Disconcerted investors have been trying to avoid trading the British pound, but the trading volumes’ subsequently tight shortage aggravates price swings.  It is now a question whether the Eurosceptic faction of Conservative Members of Parliament and Northern Ireland’s DUP, the party who is in charge of bolstering May’s administration, can ever be confident to support the deal before the new deadline of April 12.

If the agreement to withdraw manages to get through, the sterling in all probability will drop to US$1.35.  For now, though, an imminent alternative scenario is a chaotic one where no-deal departure endures.

Alternative markets are pessimistic.    The consequences investors are willing to face for a month of sterling protection –insurance against further retreat of sterling – is at an all-time high since the referendum vote in 2016.

In the interim, it has been a month since China, and the U.S. missed the mark and fell short on the initial deadline to negotiate a trade agreement.  The first personal consultations between the two nations are both “constructive” and “productive”; now China’s Vice Premier Liu He is expected to fly to Washington to finalize a trade deal.

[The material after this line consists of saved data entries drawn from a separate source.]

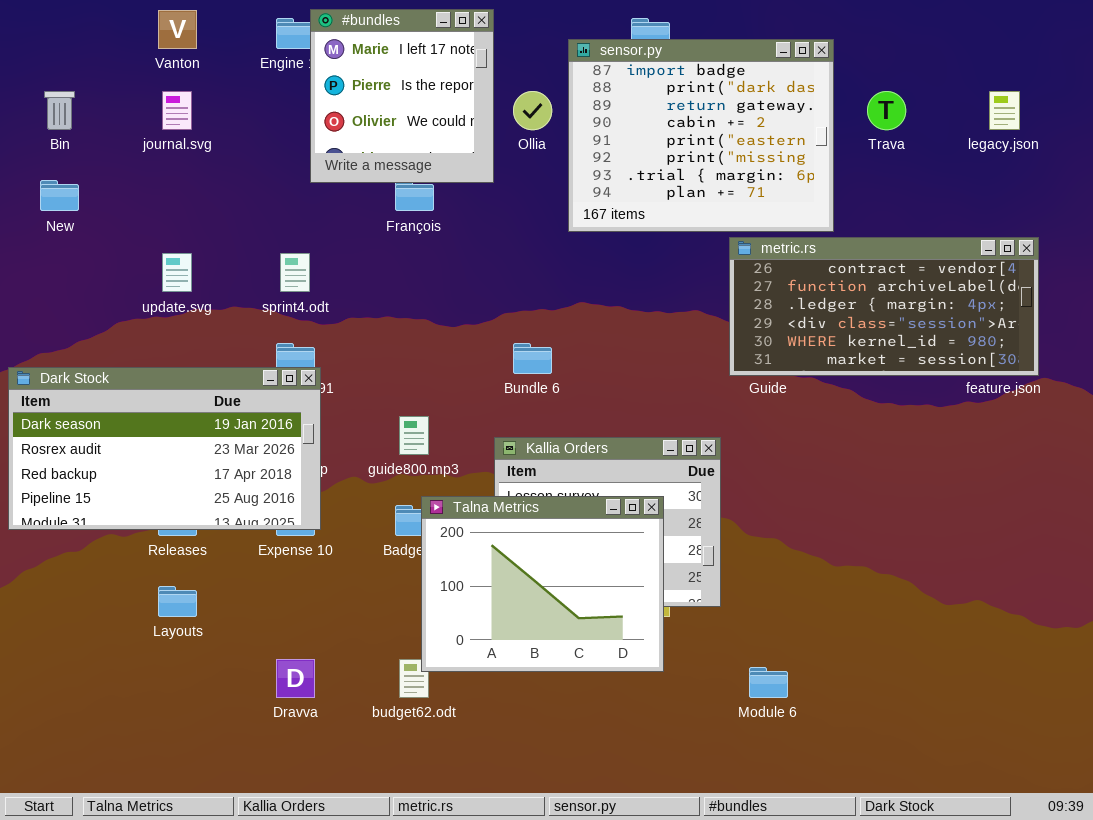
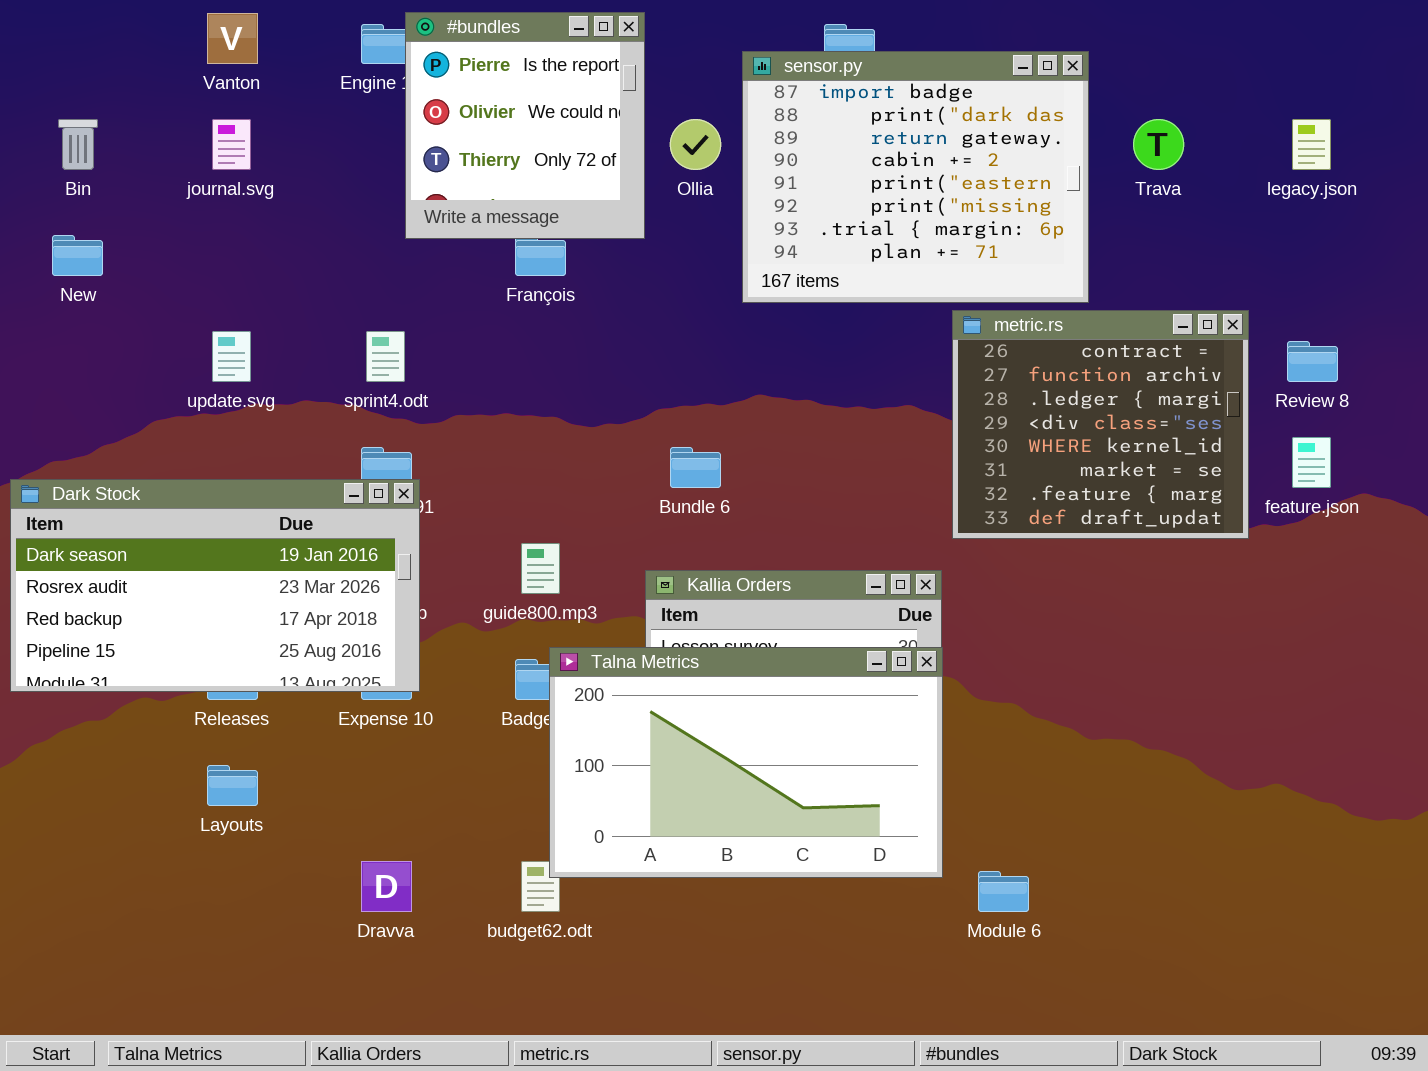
#bundles: [310,9,494,183] -> [405,12,645,239], scrolled down 1 row
metric.rs: [729,237,1039,376] -> [952,310,1249,539], resized
Talna Metrics: [421,496,664,672] -> [549,647,943,878], resized

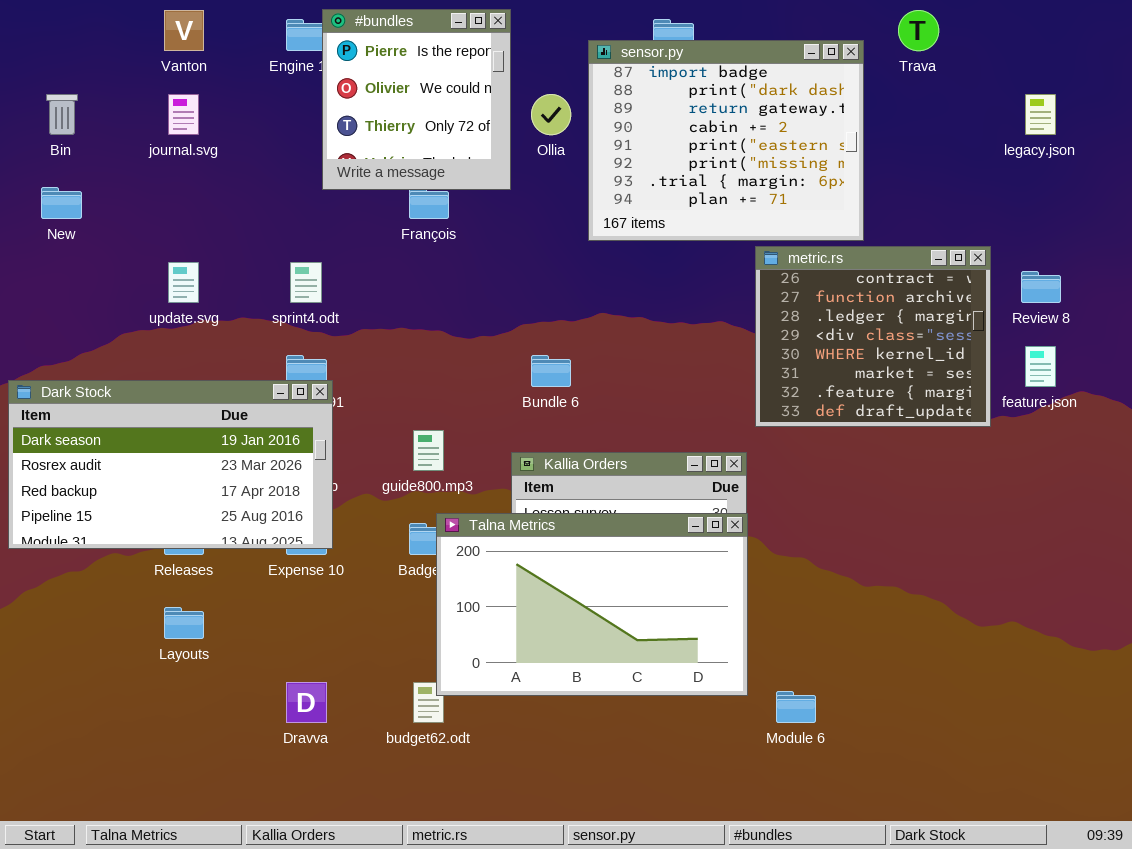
Trava: [1133,119,1184,170] -> [898,10,939,51], moved

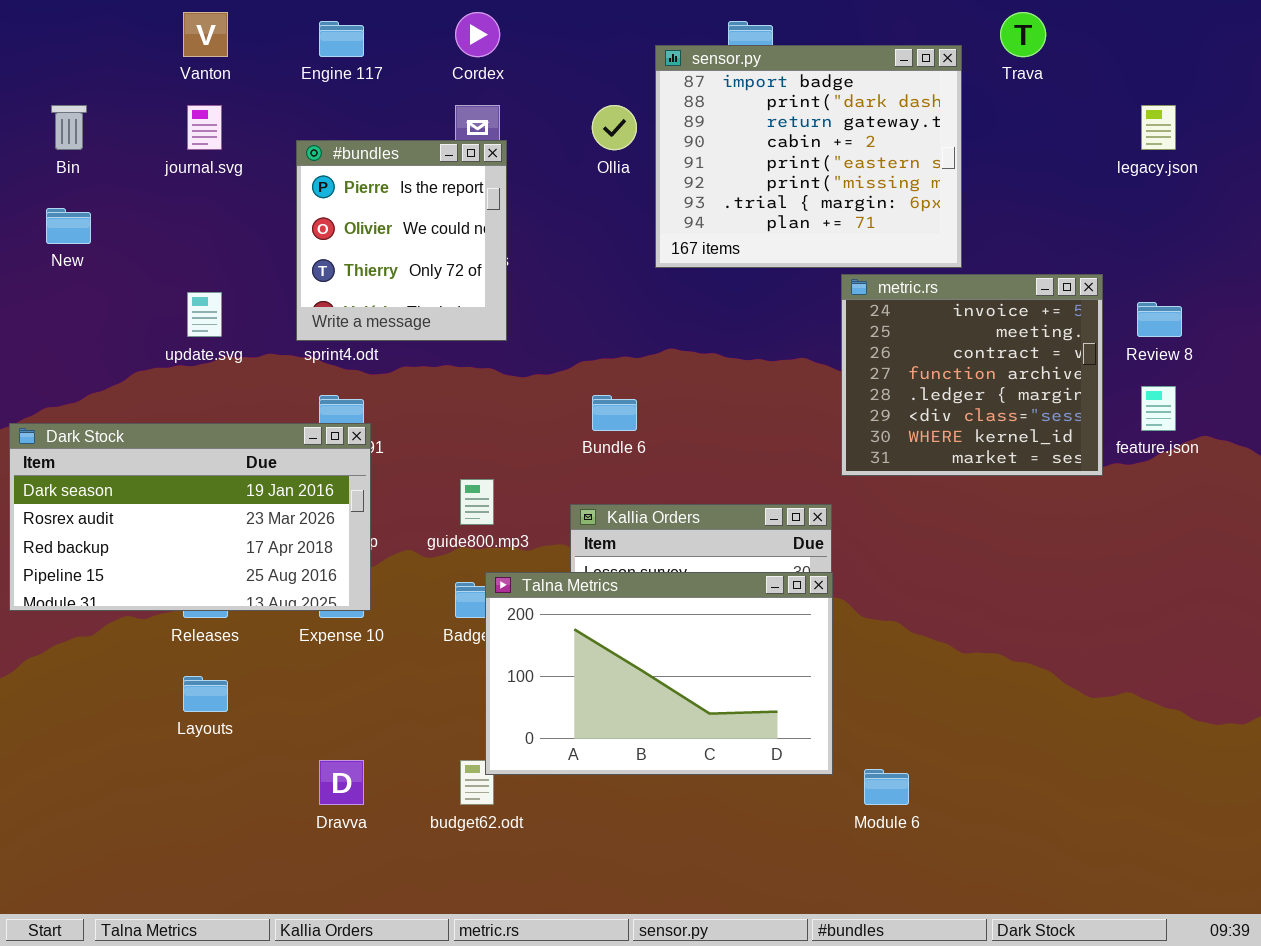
#bundles: [322,9,511,190] -> [296,140,507,341], moved
metric.rs: [755,246,991,427] -> [841,274,1103,476], scrolled up 2 rows

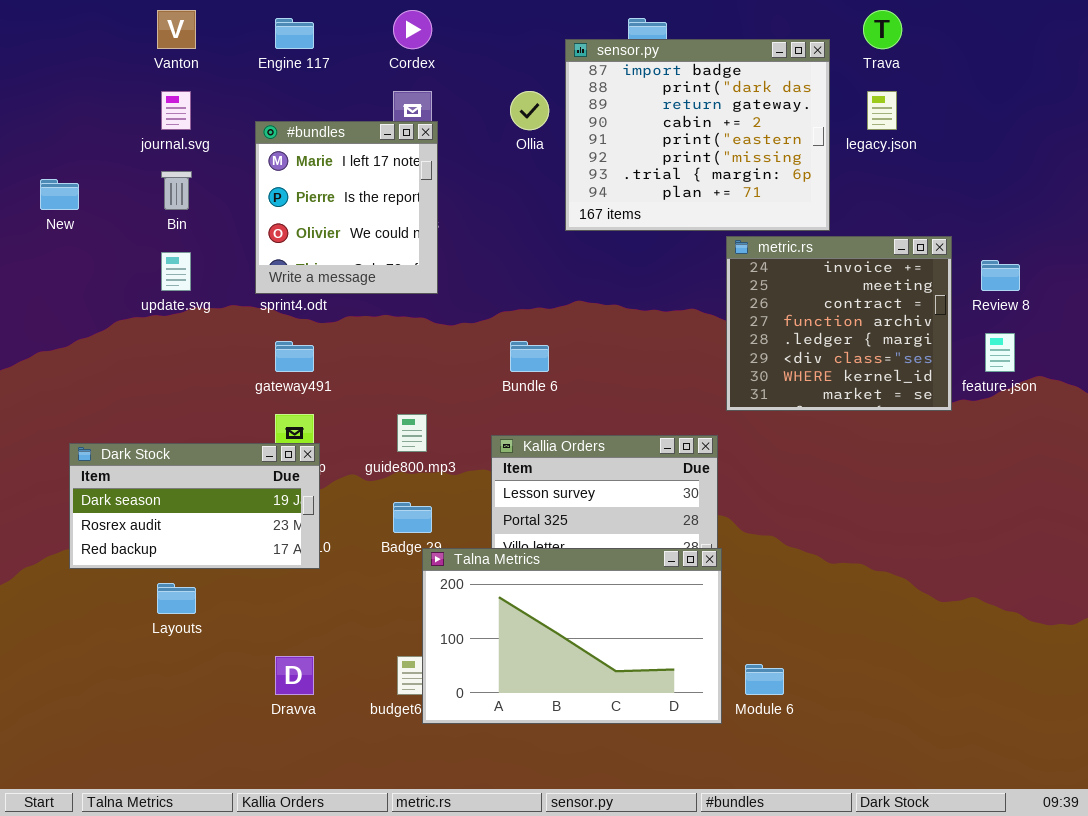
Bin: [51,105,87,150] -> [161,171,192,210], moved
legacy.json: [1141,105,1176,150] -> [867,91,897,130], moved
#bundles: [296,140,507,341] -> [255,121,438,294], scrolled up 1 row
Dark Stock: [9,423,371,611] -> [69,443,320,569], moved, resized
Talna Metrics: [485,572,833,775] -> [422,548,722,724], moved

Meanwhile, tariffs on $250 billion worth of Chinese goods are on the line, and that may impair not only China but other neighboring Asian countries that are associated through complicated supply chains.

Monday data showing China’s manufacturing industry’s resurgence in March, and for the first time in four months, is a sure indication that government measures to boost the economy is gradually gaining strength.  But new exports and domestic orders’ growth is insignificant, giving us a hint that the economy will still be in a difficult situation in the months ahead and will probably demand more policy aid before it normalizes.

In the hope that Beijing gives enough encouragement to compensate for the dawdling trade is helping ease and allay worn out spirits.  Asia’s Central bankers have started hinting at interest rate reduction, relieved that the Fed’s campaign to strengthen policy has come to an end. Activity data in prospect may show how promptly they need to do something.